▶ VORHANDENE DATEN:

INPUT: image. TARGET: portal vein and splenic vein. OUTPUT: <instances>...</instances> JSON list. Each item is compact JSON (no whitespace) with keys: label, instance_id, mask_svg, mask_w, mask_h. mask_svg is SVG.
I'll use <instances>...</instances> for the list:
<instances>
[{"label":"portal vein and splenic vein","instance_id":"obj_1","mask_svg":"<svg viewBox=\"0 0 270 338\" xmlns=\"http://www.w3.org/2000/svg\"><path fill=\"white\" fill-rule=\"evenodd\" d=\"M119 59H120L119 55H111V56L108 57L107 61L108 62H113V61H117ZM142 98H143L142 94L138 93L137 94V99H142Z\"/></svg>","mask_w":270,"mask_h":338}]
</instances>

...

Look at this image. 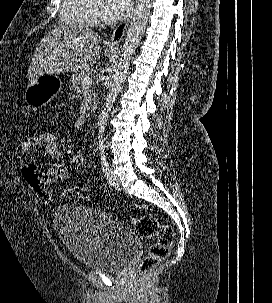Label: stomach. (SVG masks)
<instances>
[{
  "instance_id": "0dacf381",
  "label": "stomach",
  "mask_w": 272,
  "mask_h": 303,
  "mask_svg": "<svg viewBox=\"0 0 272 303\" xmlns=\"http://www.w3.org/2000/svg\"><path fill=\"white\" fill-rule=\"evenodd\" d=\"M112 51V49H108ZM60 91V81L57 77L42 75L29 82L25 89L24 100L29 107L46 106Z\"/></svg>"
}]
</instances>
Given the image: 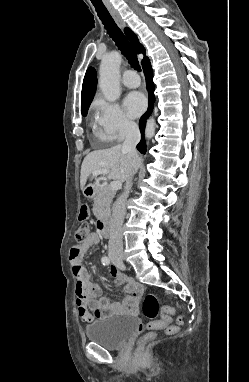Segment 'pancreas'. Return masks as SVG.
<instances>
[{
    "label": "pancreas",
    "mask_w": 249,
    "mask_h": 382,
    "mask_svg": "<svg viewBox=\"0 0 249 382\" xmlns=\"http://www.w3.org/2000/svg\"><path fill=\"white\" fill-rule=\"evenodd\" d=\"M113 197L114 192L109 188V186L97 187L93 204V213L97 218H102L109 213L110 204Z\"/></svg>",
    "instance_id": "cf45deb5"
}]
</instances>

▶ GESTELLTE AUFGABE:
Suche aus den Zeilen oben jede heraus, in der die Zeichenfolge „vein“ vorkommt, und gib diese Zeilen unverändert wieder.

▶ ERGEBNIS DIESER AUFGABE:
INPUT: image. TARGET: portal vein and splenic vein. OUTPUT: <instances>...</instances> JSON list. Each item is compact JSON (no whitespace) with keys: label, instance_id, mask_svg, mask_w, mask_h. mask_svg is SVG.
[{"label":"portal vein and splenic vein","instance_id":"obj_1","mask_svg":"<svg viewBox=\"0 0 270 338\" xmlns=\"http://www.w3.org/2000/svg\"><path fill=\"white\" fill-rule=\"evenodd\" d=\"M119 59H120L119 55H111V56L108 57L107 61L108 62H113V61H117ZM142 98H143L142 94L138 93L137 94V99H142Z\"/></svg>","mask_w":270,"mask_h":338}]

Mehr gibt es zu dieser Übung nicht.